In a decision likely to concern some laboratories, the OIG found that this proposed arrangement could potentially generate prohibited remuneration under the Anti-Kickback Statute by “reducing administrative and possibly financial burdens associated with using multiple laboratories.”
This is an amazing way to define remuneration for a “kickback.” The OIG claims that physician practices would gain “convenience” and “efficiency” because they would receive test results with consistent reference ranges. Second, the OIG believed that the proposed arrangement would allow physician practices to potentially avoid from having to pay “monthly maintenance fees” charged in connection with any Electronic Health Records that it currently maintained with one or more other laboratories. This opinion seems to go against many of the trends in healthcare–namely, delivering health services in a more efficient way.

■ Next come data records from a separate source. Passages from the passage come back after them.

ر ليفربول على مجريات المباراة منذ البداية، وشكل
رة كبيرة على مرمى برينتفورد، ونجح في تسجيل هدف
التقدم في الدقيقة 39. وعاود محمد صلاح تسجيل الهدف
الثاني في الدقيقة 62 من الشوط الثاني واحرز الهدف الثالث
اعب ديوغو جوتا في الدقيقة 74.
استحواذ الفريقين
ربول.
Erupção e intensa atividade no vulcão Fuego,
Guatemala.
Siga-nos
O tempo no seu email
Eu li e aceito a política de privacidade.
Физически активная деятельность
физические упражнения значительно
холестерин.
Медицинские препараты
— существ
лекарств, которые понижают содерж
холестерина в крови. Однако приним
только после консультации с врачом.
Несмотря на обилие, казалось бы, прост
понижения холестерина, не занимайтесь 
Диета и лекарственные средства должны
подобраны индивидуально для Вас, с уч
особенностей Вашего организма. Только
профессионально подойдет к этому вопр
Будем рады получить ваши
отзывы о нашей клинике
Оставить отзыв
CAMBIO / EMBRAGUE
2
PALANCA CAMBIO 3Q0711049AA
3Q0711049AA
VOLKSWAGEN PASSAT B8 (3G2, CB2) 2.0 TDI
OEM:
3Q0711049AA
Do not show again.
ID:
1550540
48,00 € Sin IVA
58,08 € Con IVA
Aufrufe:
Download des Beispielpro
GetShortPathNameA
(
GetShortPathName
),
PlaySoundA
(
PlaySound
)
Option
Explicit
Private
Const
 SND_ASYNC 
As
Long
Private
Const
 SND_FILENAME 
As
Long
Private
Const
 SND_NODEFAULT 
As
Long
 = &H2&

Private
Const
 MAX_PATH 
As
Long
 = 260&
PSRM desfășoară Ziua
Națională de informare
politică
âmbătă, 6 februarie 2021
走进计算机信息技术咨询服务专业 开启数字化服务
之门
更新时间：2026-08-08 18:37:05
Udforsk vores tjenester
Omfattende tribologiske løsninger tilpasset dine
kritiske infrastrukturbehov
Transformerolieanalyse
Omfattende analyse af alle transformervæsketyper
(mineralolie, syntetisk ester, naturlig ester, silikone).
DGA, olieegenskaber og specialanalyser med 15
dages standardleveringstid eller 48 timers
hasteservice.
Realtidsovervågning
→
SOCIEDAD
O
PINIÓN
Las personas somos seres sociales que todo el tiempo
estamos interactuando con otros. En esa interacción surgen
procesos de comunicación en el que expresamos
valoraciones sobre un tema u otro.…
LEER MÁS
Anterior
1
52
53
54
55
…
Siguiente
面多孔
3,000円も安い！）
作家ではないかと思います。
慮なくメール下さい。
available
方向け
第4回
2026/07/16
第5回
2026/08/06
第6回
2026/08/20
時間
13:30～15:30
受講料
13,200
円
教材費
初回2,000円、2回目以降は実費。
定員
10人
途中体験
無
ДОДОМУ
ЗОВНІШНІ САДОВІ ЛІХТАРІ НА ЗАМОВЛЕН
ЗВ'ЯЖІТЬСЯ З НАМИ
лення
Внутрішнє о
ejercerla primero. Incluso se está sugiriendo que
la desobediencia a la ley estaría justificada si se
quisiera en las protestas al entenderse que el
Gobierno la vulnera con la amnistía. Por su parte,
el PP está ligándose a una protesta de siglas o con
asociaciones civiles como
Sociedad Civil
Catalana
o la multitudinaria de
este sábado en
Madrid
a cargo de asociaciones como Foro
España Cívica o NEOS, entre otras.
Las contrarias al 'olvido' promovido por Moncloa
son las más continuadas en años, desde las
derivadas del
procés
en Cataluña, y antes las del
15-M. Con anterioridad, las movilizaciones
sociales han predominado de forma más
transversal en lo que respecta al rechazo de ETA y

OIG also adds to its opinion discussion of Section 1128(b)(6)(A) of the Social Securities Act, the “substantially in excess” provision. This is “a permissive exclusion authority designed to prevent individuals and entities from charging the Medicare and Medicaid programs substantially more than their usual charges to other payors for the same items or services. ” OIG has stated that providing discounted or free services to uninsured or underinsured patients does not implicate the statute; however, it noted that the proposed arrangement involved the provision of free services to insured patients. OIG thus found that the proposed arrangement could potentially cause more than half of the laboratory’s non-Medicare and non-Medicaid patients to receive free services while Medicare and Medicaid would be charged at the regular rate.
“Without examining the data from every physician practice with which the Requestor would contract, which would be outside the scope of the advisory opinion process, we cannot determine whether the Requestor would violate the substantially in excess provision,” states OIG. “However, we have sufficient information to conclude that the Proposed Arrangement poses too high of a risk of violating that provision to grant it prospective immunity under our authorities.”